İstanbul'da uzun yıllar gazetecilik yaptıktan sonra memleketi Dersim'e dönerek yönetmenlik yapmaya başlayan Caner Canerik, Dersim'in yaşayan kültürünü belgesellerle tüm dünyaya yaymaya çalışıyor. Bugüne kadar Dersim'de 9 adet Kirmanckî (Zazaca) belgesel çeken Canerik, gerçek yaşam zorluklarını belgesel filmlerine yansıtıyor. Dersim yöresinde geleneksel yaşamdan vazgeçmeyen kadınların hikâyelerini anlatan Canerik, "Gulsosîn" adlı son belgeseliyle de hayvancılıktan vazgeçmeyen tek başına yaşayan 75 yaşındaki Cevahir Şanlı'nın (75) hikâyesini konu aldı. "Gulsosîn", Dersim Belediyesi Gençlik Kültür Merkezi'nde 28 Kasım'da 17.30'da izleyicilerle buluşacak.

Büyük acılarla mücadele edenlerin hikâyesi

Dersim bölgesinde kadınların geleneksel yaşamdan kopmadığını belirten Canerik, hayvancılığın ise kadınların vazgeçilmez emeği olduğunu söyledi. Cevahir Şanlı adlı kadını ilk gördüğünde dikkatini çektiğini dile getiren Canerik, "Dersim'in bir köyünde yaşayan yaşlı bir kadının geçinmek için baktığı inekleriyle geçirdiği bir günü kapsamaktadır. Belgesel, kısıtlı imkânlarla hayvancılık yapan insanların hayatlarını yansıttığı kadar iç dünyalarına olan yolculuklarını da aktarmaktadır. Az ile yetinmeyi bilen ancak büyük acılarla mücadele etmek zorunda kalan bir insanın hayat hikâyesidir" şeklinde belgeselin temasını anlattı.

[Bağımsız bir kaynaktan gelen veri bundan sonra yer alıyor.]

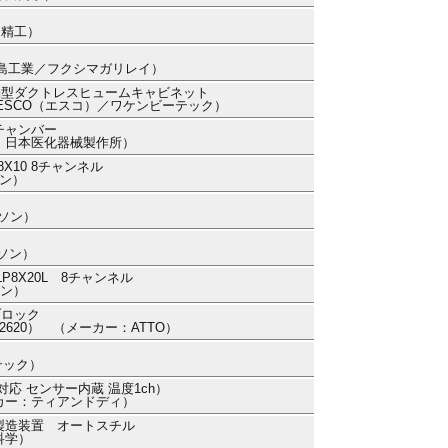
ー精工）
：福島工業／フクシマガリレイ）
易型ダクトレスヒュームキャビネット
ー：ESCO（エスコ）／ワケンビーテック）
チャンバー
カー：日本医化器械製作所）
10 8チャンネル
ソン）
ルソン）
ルソン）
8X20L 8チャンネル
ソン）
ブロック
4002620） （メーカー：ATTO）
テック）
th対応 センサー内蔵 温度1ch）
メーカー：ティアンドディ）
製造装置 オートスチル
科学）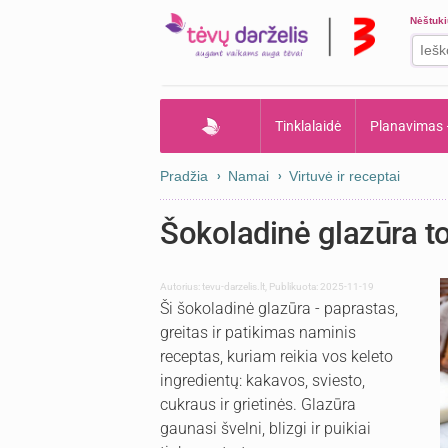
Nėštuk
Tinklalaidė
Planavimas
Pradžia
Namai
Virtuvė ir receptai
Šokoladinė glazūra t
Autorius:
tevu-darzelis.lt
,
Publikuota: 2025-11-19
Ši šokoladinė glazūra - paprastas,
greitas ir patikimas naminis
receptas, kuriam reikia vos keleto
ingredientų: kakavos, sviesto,
cukraus ir grietinės. Glazūra
gaunasi švelni, blizgi ir puikiai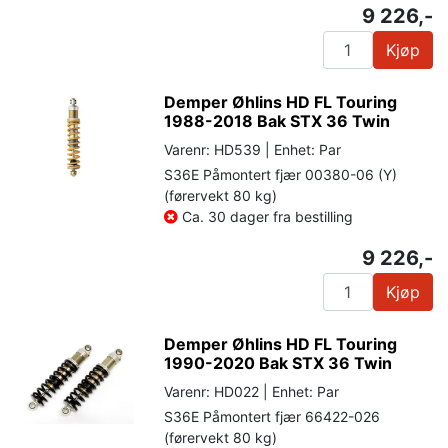
9 226,-
Kjøp
Demper Øhlins HD FL Touring
1988-2018 Bak STX 36 Twin
Varenr: HD539 | Enhet: Par
S36E Påmontert fjær 00380-06 (Y)
(førervekt 80 kg)
Ca. 30 dager fra bestilling
9 226,-
Kjøp
Demper Øhlins HD FL Touring
1990-2020 Bak STX 36 Twin
Varenr: HD022 | Enhet: Par
S36E Påmontert fjær 66422-026
(førervekt 80 kg)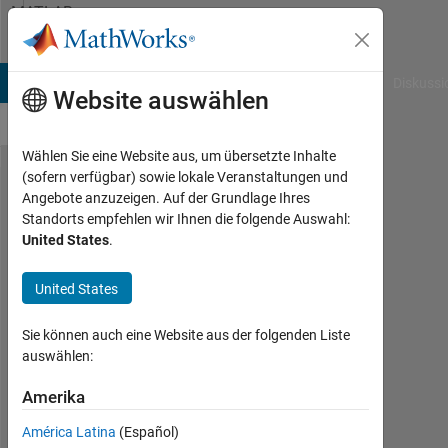
Weiter zum Inhalt
MATLAB
Answers
B Answers
File Exchange
Cody
AI Chat Playground
Diskussi
Website auswählen
Wählen Sie eine Website aus, um übersetzte Inhalte
(sofern verfügbar) sowie lokale Veranstaltungen und
Cumulative
Angebote anzuzeigen. Auf der Grundlage Ihres
Standorts empfehlen wir Ihnen die folgende Auswahl:
coverage
United States
.
for
different
United States
test cases
Sie können auch eine Website aus der folgenden Liste
auswählen:
Ajay krishna
Vasanthakumar
Amerika
19
América Latina
(Español)
Jun.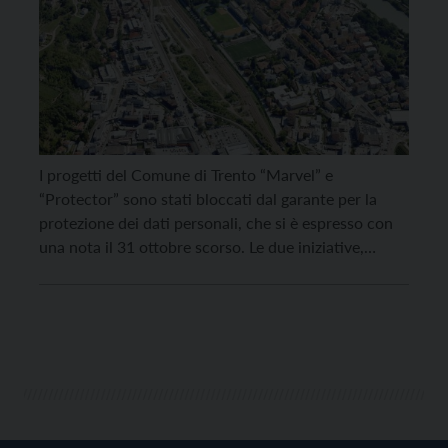
I progetti del Comune di Trento “Marvel” e
“Protector” sono stati bloccati dal garante per la
protezione dei dati personali, che si è espresso con
una nota il 31 ottobre scorso. Le due iniziative,
finanziate dall’Unione Europea, portavano avanti la
sperimentazione di una piattaforma tecnologica
distribuita che, attraverso le telecamere del sistema
di video-sorveglianza e […]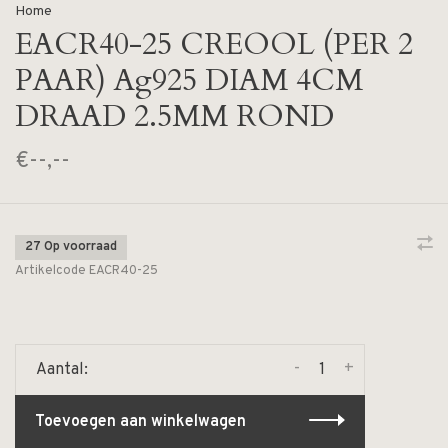
Home
EACR40-25 CREOOL (PER 2
PAAR) Ag925 DIAM 4CM
DRAAD 2.5MM ROND
€--,--
27 Op voorraad
Artikelcode
EACR40-25
-
+
Aantal:
Toevoegen aan winkelwagen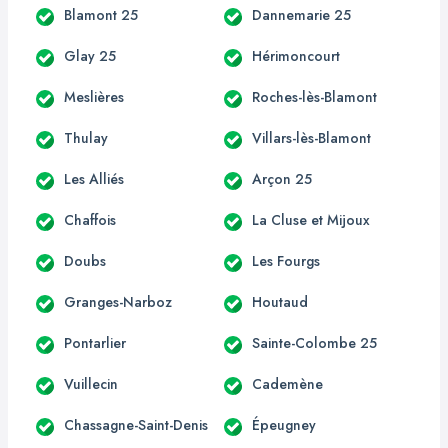
Blamont 25
Dannemarie 25
Glay 25
Hérimoncourt
Meslières
Roches-lès-Blamont
Thulay
Villars-lès-Blamont
Les Alliés
Arçon 25
Chaffois
La Cluse et Mijoux
Doubs
Les Fourgs
Granges-Narboz
Houtaud
Pontarlier
Sainte-Colombe 25
Vuillecin
Cademène
Chassagne-Saint-Denis
Épeugney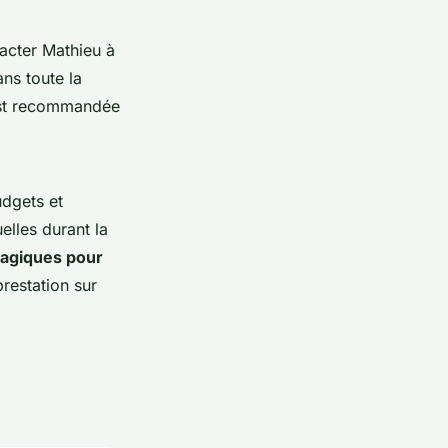
ntacter Mathieu à
ns toute la
 est recommandée
udgets et
elles durant la
giques pour
prestation sur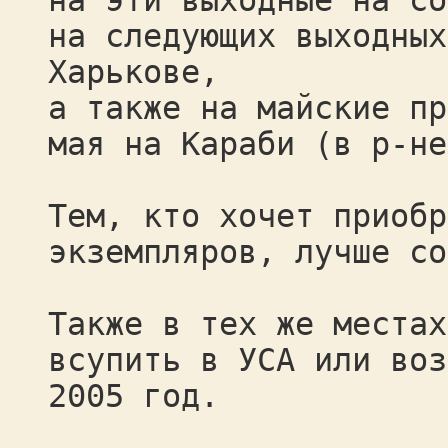
на эти выходные на со
на следующих выходных
Харькове,
а также на майские пр
мая на Караби (в р-не
Тем, кто хочет приобр
экземпляров, лучше со
Также в тех же местах
всупить в УСА или воз
2005 год.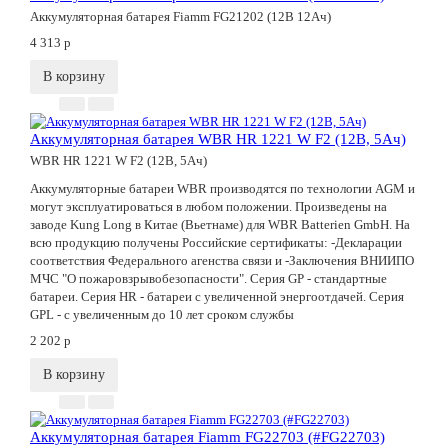
Аккумуляторная батарея Fiamm FG21202 (12В 12Ач)
4 313
p
В корзину
Аккумуляторная батарея WBR HR 1221 W F2 (12В, 5Ач)
WBR HR 1221 W F2 (12В, 5Ач)
Аккумуляторные батареи WBR производятся по технологии AGM и
могут эксплуатироваться в любом положении. Произведены на
заводе Kung Long в Китае (Вьетнаме) для WBR Batterien GmbH. На
всю продукцию получены Российские сертификаты: -Декларации
соответствия Федерального агенства связи и -Заключения ВНИИПО
МЧС "О пожаровзрывобезопасности". Серия GP - стандартные
батареи. Серия HR - батареи с увеличенной энергоотдачей. Серия
GPL - с увеличенным до 10 лет сроком службы
2 202
p
В корзину
Аккумуляторная батарея Fiamm FG22703 (#FG22703)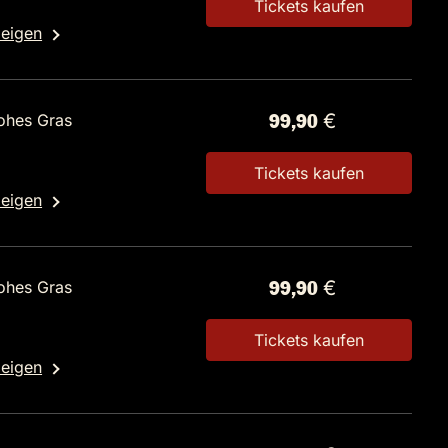
Tickets kaufen
zeigen
ohes Gras
99,90 €
Tickets kaufen
zeigen
ohes Gras
99,90 €
Tickets kaufen
zeigen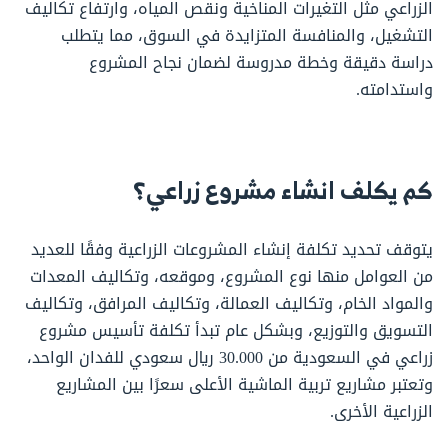
الزراعي مثل التغيرات المناخية ونقص المياه، وارتفاع تكاليف
التشغيل، والمنافسة المتزايدة في السوق، مما يتطلب
دراسة دقيقة وخطة مدروسة لضمان نجاح المشروع
واستدامته.
كم يكلف انشاء مشروع زراعي؟
يتوقف تحديد تكلفة إنشاء المشروعات الزراعية وفقًا للعديد
من العوامل منها نوع المشروع، وموقعه، وتكاليف المعدات
والمواد الخام، وتكاليف العمالة، وتكاليف المرافق، وتكاليف
التسويق والتوزيع، وبشكل عام تبدأ تكلفة تأسيس مشروع
زراعي في السعودية من 30.000 ريال سعودي للفدان الواحد،
وتعتبر مشاريع تربية الماشية الأعلى سعرًا بين المشاريع
الزراعية الأخرى.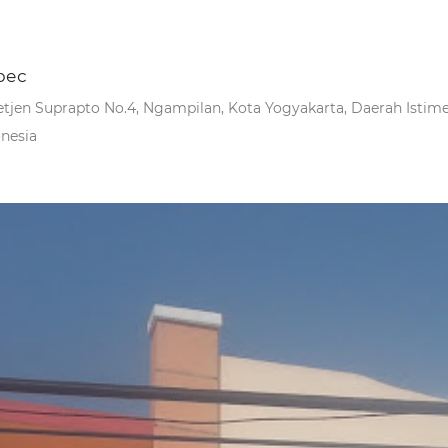
рес
Letjen Suprapto No.4, Ngampilan, Kota Yogyakarta, Daerah Istim
nesia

'Ne kimsenin elindeki oyuncak ne de kimsenin sırtındaki yük olun'

Dersim yöresinde yaşayan kadınların esareti kabul etmediğini ve kimseye kendilerini ezdirmediğini aktaran Canerik, belgeselde de bu konuya dikkat çekmek istediğini belirtti. Canerik, Dersim yöresine ait "Ne kes dest de girzeve ne kes post te derzeve (Ne kimsenin elindeki oyuncak ne de kimsenin sırtındaki yük olun)" deyimiyle özetliyor belgeselini.

'Bak gulsosinlar hep açıyor'

Cevahir Şanlı'nın anlattığı hikâyeden yola çıkarak belgeseline "Gulsosin" ismini verdiğini ifade eden Canerik, Şanlı'nın anlattığı o hikâyeyi şöyle aktardı: "Bülbüle aşık olan bir kadına Sultan Süleyman'ın da aşık olmasıyla birlikte kadının Sultan'a 'Ben kafesteki bülbülü seviyorum, sen o bülbülü serbest bırakırsan seninle ancak evlenirim' dediğini, Sultan'ın ise bülbülü, sonbaharda açan güller ve sümbüllerin olduğu gulsosin zamanında serbest bıraktı. 4 yıl önce birlikte yaşadığım oğlumu da bu mevsimde kaybettim. Bak gulsosinlar hep açıyor ama benim çocuğum gelmeyecek biliyorum."